Copy each line of the entries below without changes, and leave the pictures out of your copy.

● **Exercise inputs**
• • • •
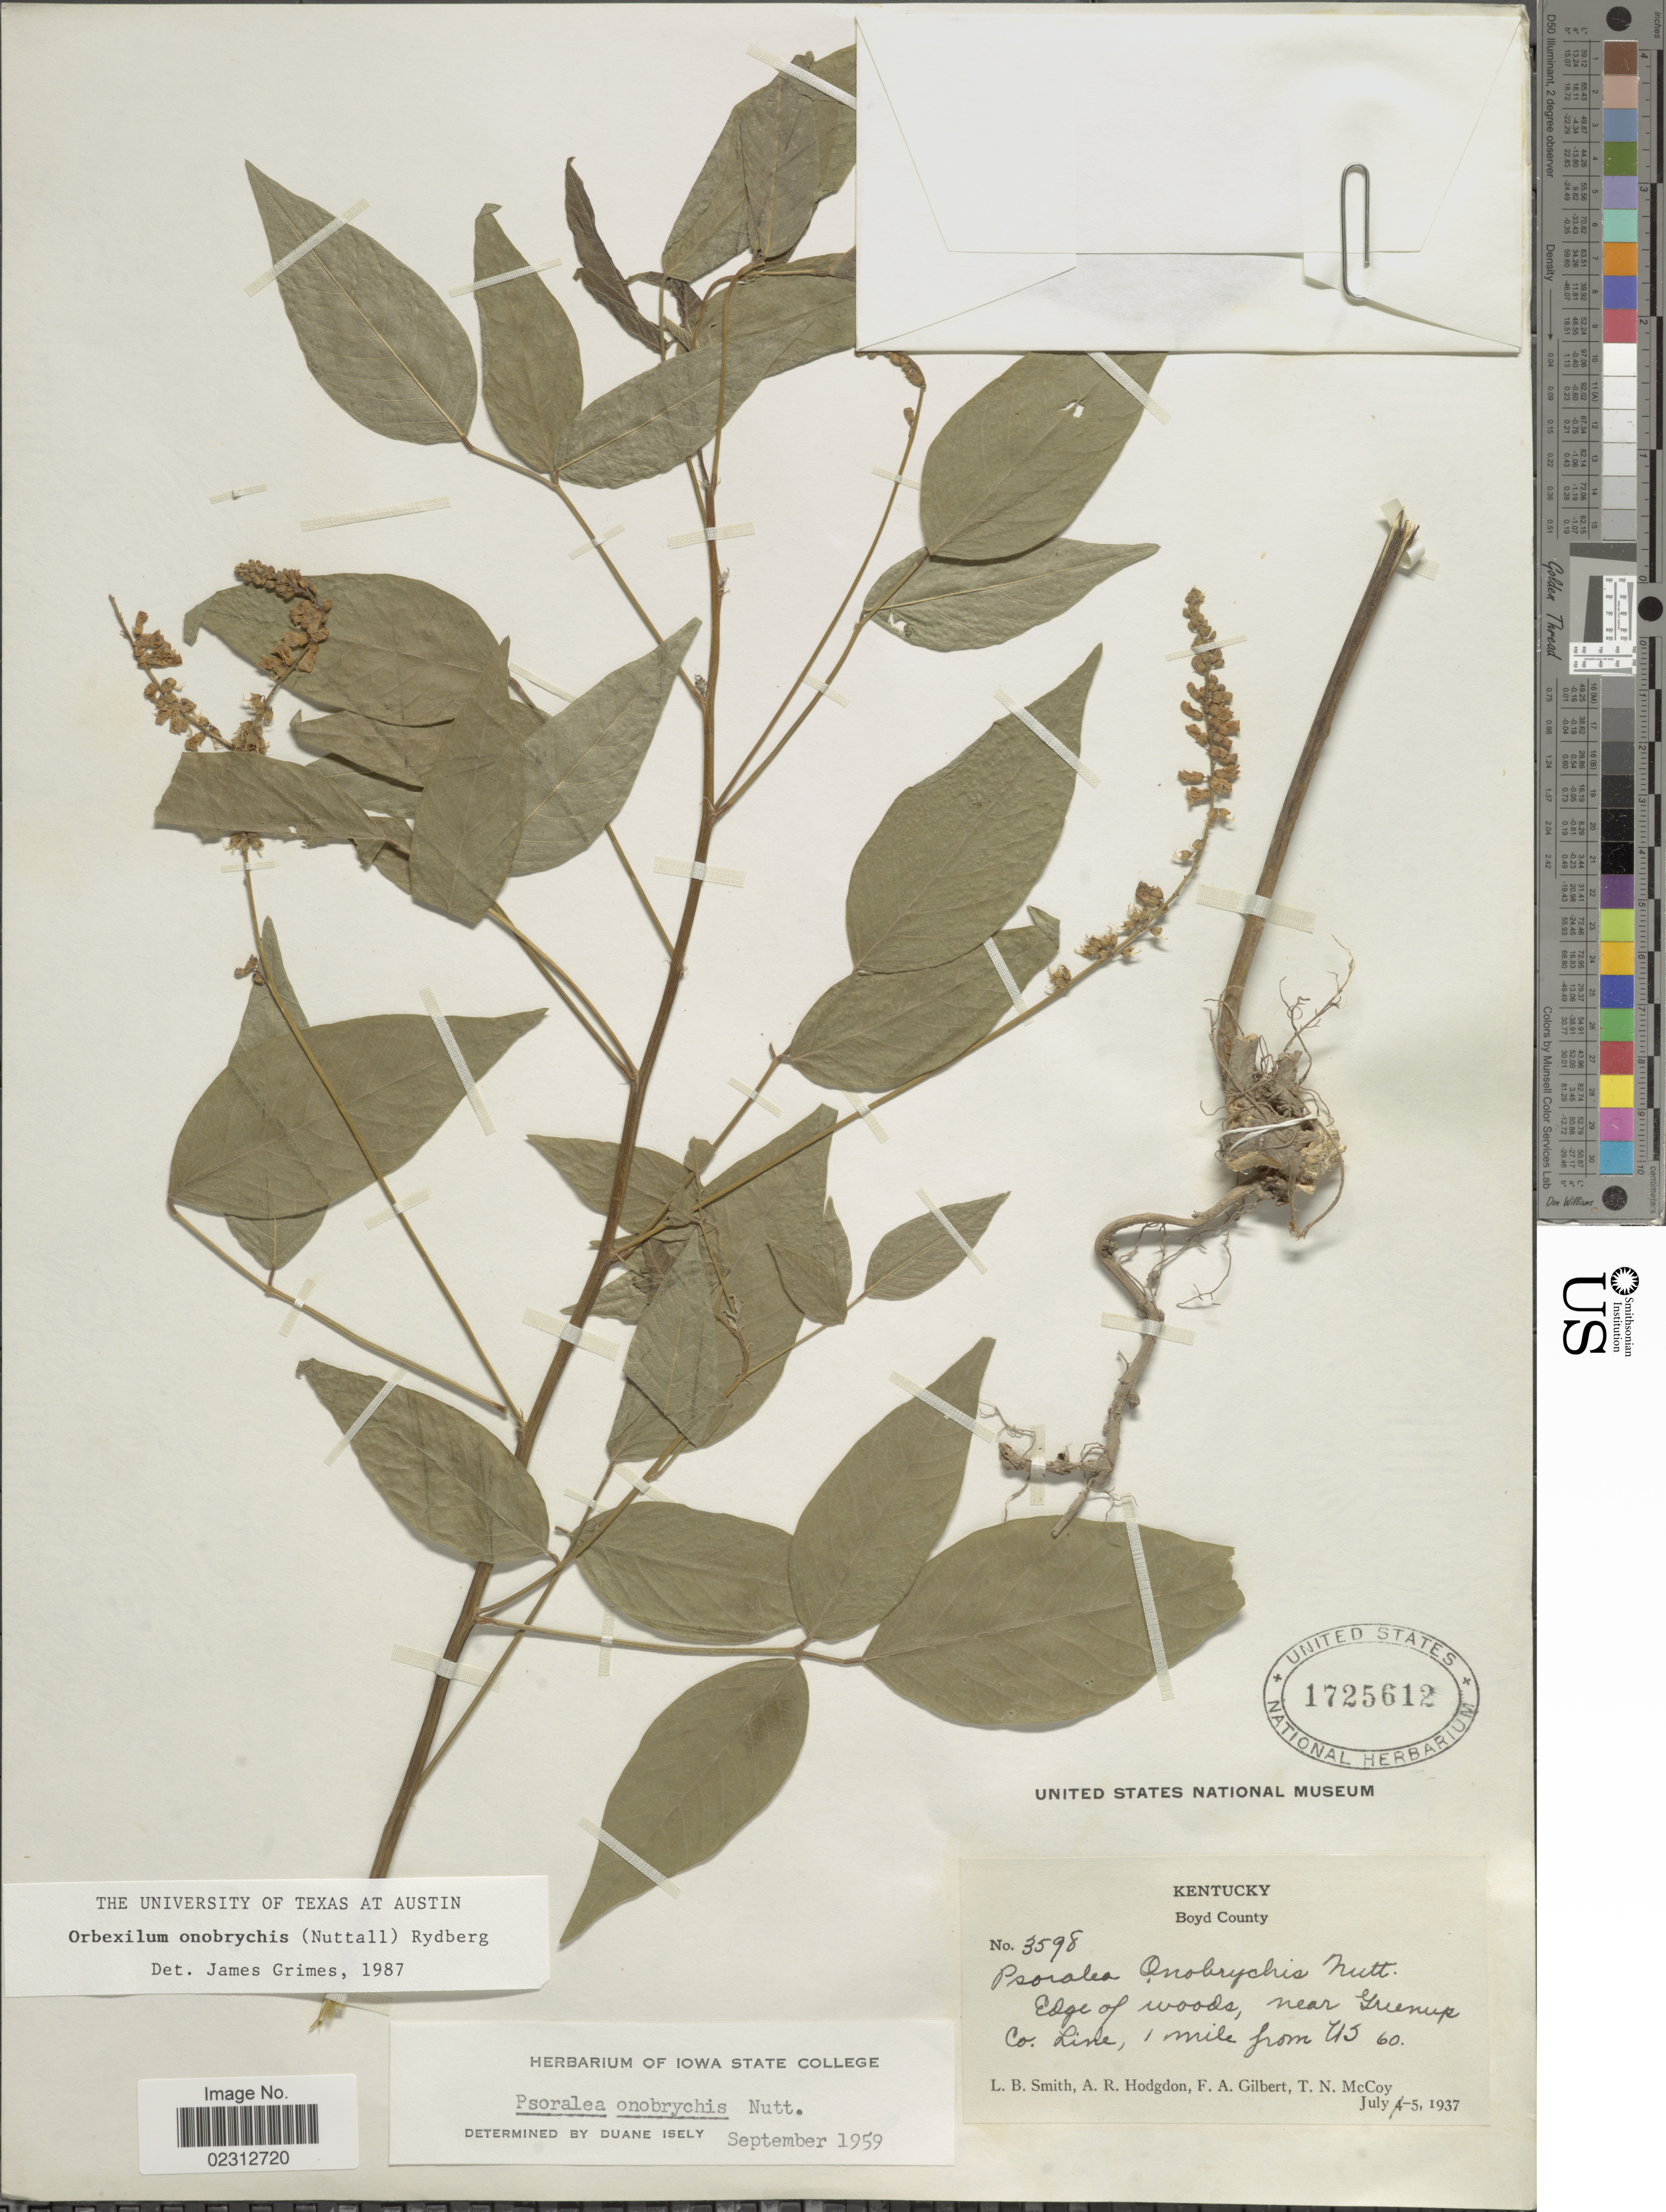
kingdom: Plantae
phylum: Tracheophyta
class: Magnoliopsida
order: Fabales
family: Fabaceae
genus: Orbexilum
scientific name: Orbexilum onobrychis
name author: (Nutt.) Rydb.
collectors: L. Smith, A. R. Hodgdon, F. A. Gilbert & T. N. McCoy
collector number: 3598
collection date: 1937-07-05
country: United States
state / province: Kentucky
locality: Boyd County, near Grenup Co. Line, 1 mile from US 60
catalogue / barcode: US 1725612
• • • •
● **Complete answer**
kingdom: Plantae
phylum: Tracheophyta
class: Magnoliopsida
order: Fabales
family: Fabaceae
genus: Orbexilum
scientific name: Orbexilum onobrychis
name author: (Nutt.) Rydb.
collectors: L. Smith, A. R. Hodgdon, F. A. Gilbert & T. N. McCoy
collector number: 3598
collection date: 1937-07-05
country: United States
state / province: Kentucky
locality: Boyd County, near Grenup Co. Line, 1 mile from US 60
catalogue / barcode: US 1725612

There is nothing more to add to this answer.